◆ **GIVEN TEXT**
_ _ _ _ _ _ _
It would not be the last time Castillo was told to back off. Nor 
was it the last time he ignored such an order and kept on digging.
 
Much of Castillo's information came from a DEA informant who had 
worked at the Ilopango airport, doing flight plans and keeping 
flight logs. The informant, who used the pseudonym 'Hugo 
Martinez,' was in an ideal position to witness and document 
North's drug deals. Martinez passed the information he gathered 
on to Castillo. In an interview, Martinez confirmed Castillo's 
story about widespread drug and arms dealing by the CIA and the 
North network at Hangars 4 and 5.
 
Castillo said additional information obtained after he was 
transferred from El Salvador to San Francisco confirmed what he 
had learned in El Salvador. While tracking drug smuggling into 
Miami, Texas and San Francisco in 1991, Castillo arrested the 
wife of Carlos Cabezas.  In an attempt to make a deal for his 
wife, who had attempted sell Castillo five kilos of cocaine, 
Cabezas, a Nicaraguan, told Castillo that he was one of the 
pilots who had worked for North, smuggling vast quantities of 
cocaine into the United States from Ilopango. Cabezas described 
in detail the operations at Ilopango and identified many of the 
traffickers who worked there. The information he provided matched 
Castillo's own findings.
 
Beginning in 1986, Castillo tried to report what he had 
discovered, launch a full-scale investigation, and shut down the 
smuggling operation. On several occasions, he met with Edwin 
Corr, the then-U.S. ambassador to El Salvador, to tell him about 
the operation. "His words to me were that it was a covert White 
House operation run by Colonel Oliver North and for us to stay 
away from the operation. My feeling was the fact that Corr did 
not agree with what was going on at Ilopango but his hands were 
tied. He was only following orders from the White House to give 
all the assistance he could to Oliver North and his covert 
operation." Corr, now a professor at the University of Oklahoma, 
would only say, "I deny Cele's allegations that I told him to 
back off *on the basis of White House pressure.*"
 
Castillo even managed to give the information he had gathered 
directly to George Bush. On January 14, 1986, Castillo met the 
then-Vice-President at a cocktail party at the ambassador's house 
in Guatemala City. After describing his job to Bush, Castillo 
detailed North's operation. Without missing a beat, Castillo 
said, Bush "shook my hand and he walked away." [CN -- "This 
scourge must stop!"]
 
Even though Castillo couldn't get anyone to act on his Ilopango 
information, in July 1987, attache Robert Stia recommended him 
for a bonus and a promotion. "Castillo is an extremely talented 
agent," Stia wrote, "...a tireless worker, exceeding all 
requirements of overtime and work hours. His administration of 
cases is outstanding."
_ _ _ _ _ _ _
◆ **DATA IN THIS EXERCISE**
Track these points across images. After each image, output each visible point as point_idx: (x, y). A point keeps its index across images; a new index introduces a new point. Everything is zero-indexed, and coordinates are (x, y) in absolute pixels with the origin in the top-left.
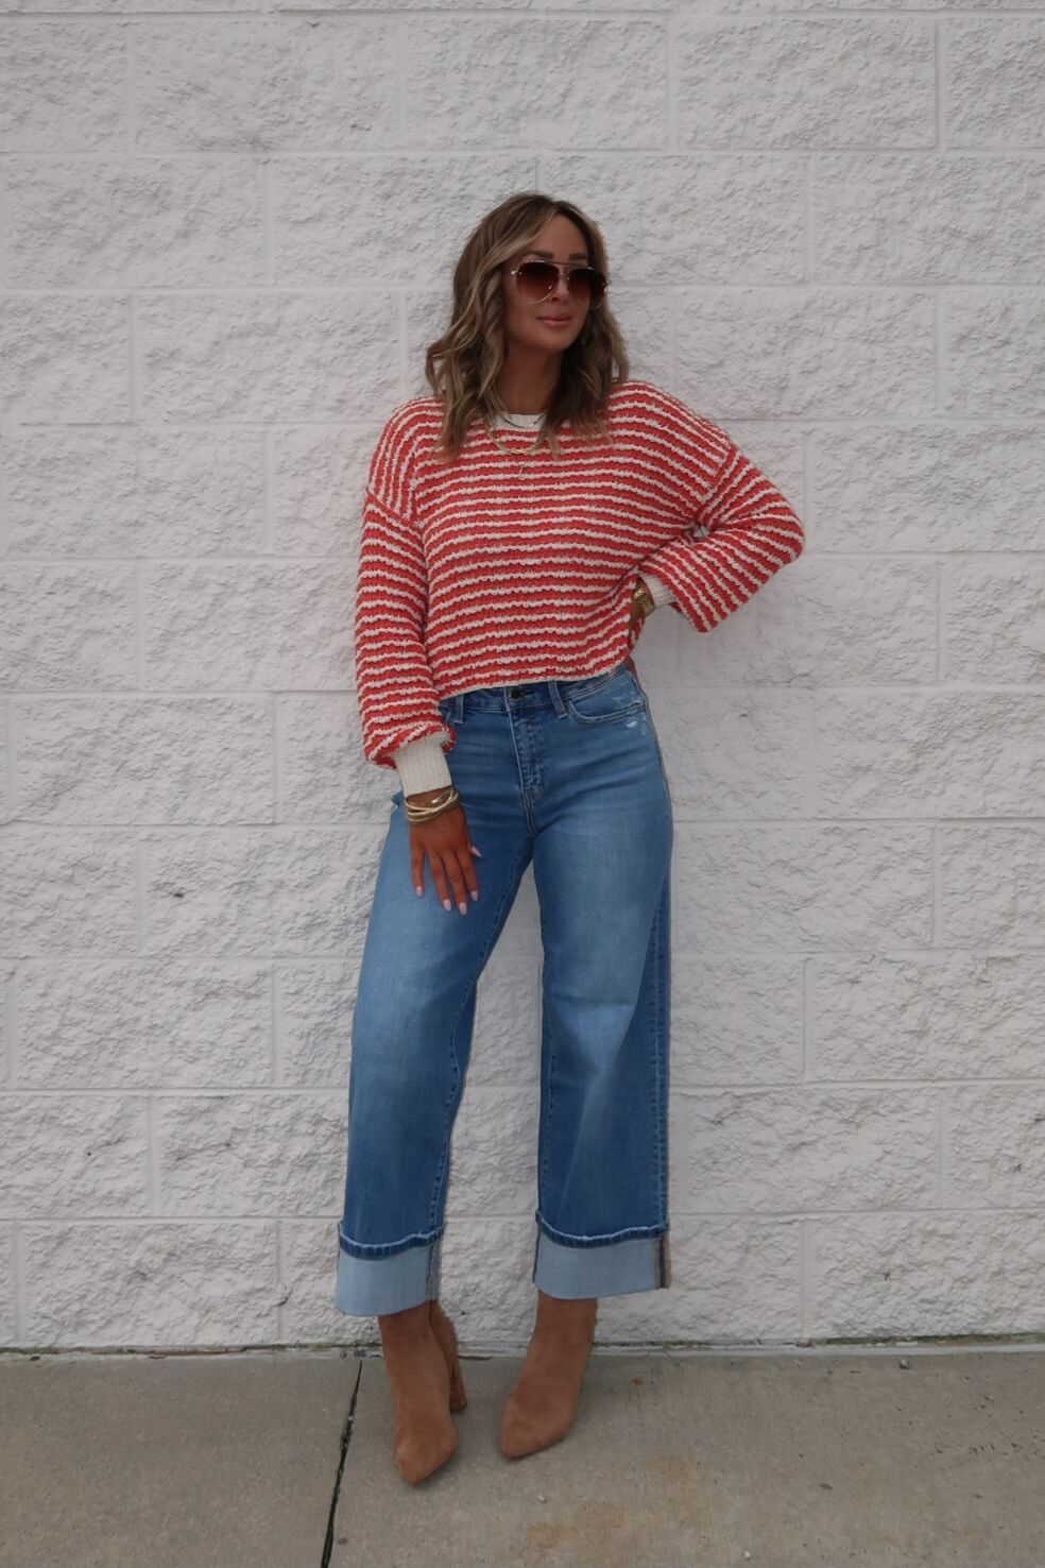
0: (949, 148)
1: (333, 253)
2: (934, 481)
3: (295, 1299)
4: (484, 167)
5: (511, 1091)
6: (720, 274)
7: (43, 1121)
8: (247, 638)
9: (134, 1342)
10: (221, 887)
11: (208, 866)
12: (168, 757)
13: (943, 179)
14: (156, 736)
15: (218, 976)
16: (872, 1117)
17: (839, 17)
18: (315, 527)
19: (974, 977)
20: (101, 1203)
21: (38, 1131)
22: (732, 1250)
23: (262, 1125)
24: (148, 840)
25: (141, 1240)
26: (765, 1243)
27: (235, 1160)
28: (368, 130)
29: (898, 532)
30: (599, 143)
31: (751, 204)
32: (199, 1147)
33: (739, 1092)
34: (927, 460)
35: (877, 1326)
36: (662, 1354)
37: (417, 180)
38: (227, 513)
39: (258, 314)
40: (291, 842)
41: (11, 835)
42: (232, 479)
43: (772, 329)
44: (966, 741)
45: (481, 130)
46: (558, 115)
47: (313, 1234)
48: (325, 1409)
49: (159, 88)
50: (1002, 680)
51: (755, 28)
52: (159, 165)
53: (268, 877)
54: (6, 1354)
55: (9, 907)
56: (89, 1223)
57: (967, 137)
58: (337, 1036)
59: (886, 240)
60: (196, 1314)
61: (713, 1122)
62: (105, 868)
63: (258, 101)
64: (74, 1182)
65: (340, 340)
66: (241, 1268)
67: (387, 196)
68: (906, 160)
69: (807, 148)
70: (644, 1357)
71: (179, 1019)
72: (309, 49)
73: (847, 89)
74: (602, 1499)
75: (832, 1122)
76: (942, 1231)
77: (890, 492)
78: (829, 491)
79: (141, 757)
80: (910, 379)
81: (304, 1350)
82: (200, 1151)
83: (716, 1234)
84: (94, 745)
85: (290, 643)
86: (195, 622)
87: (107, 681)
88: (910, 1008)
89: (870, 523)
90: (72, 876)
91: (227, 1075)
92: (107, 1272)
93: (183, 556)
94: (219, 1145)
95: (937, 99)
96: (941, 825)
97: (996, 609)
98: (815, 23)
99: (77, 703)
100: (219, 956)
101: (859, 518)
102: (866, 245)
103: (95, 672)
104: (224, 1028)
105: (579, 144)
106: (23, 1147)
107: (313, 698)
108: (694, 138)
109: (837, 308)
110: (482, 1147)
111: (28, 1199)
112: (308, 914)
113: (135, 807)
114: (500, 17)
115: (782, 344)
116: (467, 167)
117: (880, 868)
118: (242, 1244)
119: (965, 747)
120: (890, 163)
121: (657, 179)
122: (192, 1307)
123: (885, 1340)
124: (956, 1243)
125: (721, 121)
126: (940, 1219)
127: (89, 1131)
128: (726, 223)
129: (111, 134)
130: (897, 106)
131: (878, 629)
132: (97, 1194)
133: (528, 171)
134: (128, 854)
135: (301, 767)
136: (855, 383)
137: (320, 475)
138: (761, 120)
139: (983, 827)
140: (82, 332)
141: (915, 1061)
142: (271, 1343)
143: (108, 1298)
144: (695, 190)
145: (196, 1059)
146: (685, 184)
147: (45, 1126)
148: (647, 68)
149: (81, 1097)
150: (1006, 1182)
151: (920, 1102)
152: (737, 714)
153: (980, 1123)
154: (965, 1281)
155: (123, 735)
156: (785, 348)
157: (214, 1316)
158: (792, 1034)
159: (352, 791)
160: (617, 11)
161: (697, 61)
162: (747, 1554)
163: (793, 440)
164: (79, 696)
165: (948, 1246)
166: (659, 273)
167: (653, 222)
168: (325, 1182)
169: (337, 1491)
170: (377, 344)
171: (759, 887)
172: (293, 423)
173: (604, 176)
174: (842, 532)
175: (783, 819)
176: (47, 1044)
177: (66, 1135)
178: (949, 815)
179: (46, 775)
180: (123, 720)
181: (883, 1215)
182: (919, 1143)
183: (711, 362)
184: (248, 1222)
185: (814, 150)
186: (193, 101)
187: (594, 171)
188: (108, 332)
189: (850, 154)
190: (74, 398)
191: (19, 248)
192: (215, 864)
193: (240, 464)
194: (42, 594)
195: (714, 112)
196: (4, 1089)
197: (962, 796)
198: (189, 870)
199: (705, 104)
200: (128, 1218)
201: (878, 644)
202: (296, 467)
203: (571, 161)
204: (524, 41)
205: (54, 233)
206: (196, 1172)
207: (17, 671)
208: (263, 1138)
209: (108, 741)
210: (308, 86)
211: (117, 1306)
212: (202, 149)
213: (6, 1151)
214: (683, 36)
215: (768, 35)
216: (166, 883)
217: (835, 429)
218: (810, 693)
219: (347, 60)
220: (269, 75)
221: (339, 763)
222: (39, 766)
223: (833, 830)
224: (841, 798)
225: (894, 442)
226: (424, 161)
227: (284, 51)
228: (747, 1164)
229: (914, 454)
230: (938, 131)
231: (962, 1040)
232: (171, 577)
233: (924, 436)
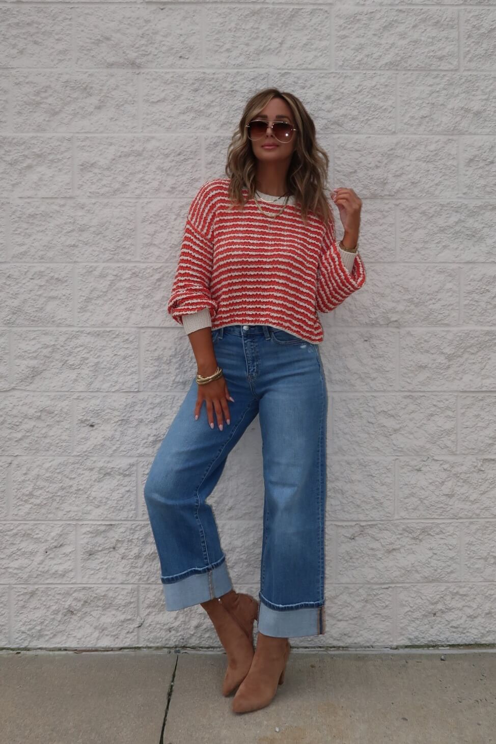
_ _ _ _ _ _ _
◆ **WHAT TO DO**
a) For the Castillo passage, say whether each statement agrees with it. Answer yes or no, and quote the words that decide it. (i) Castillo met George Bush at a cocktail party in Guatemala City. (ii) Castillo arrested Carlos Cabezas in 1991. (iii) Robert Stia recommended Castillo for a bonus and a promotion in July 1987.
b) Revise the part of the listing that runs from its first line through the line containing "0: (949, 148)". Replace "images" with "frames" and keep everything else the same. Leave out the pictures.
The text and the listing are unrelated material.

◆ **ANSWERS TO THE EXERCISES**
a)
(i) Yes: "Castillo met the then-Vice-President at a cocktail party at the ambassador's house in Guatemala City."
(ii) No: "Castillo arrested the wife of Carlos Cabezas."
(iii) Yes: "in July 1987, attache Robert Stia recommended him for a bonus and a promotion."

b)
Track these points across frames. After each image, output each visible point as point_idx: (x, y). A point keeps its index across frames; a new index introduces a new point. Everything is zero-indexed, and coordinates are (x, y) in absolute pixels with the origin in the top-left.
0: (949, 148)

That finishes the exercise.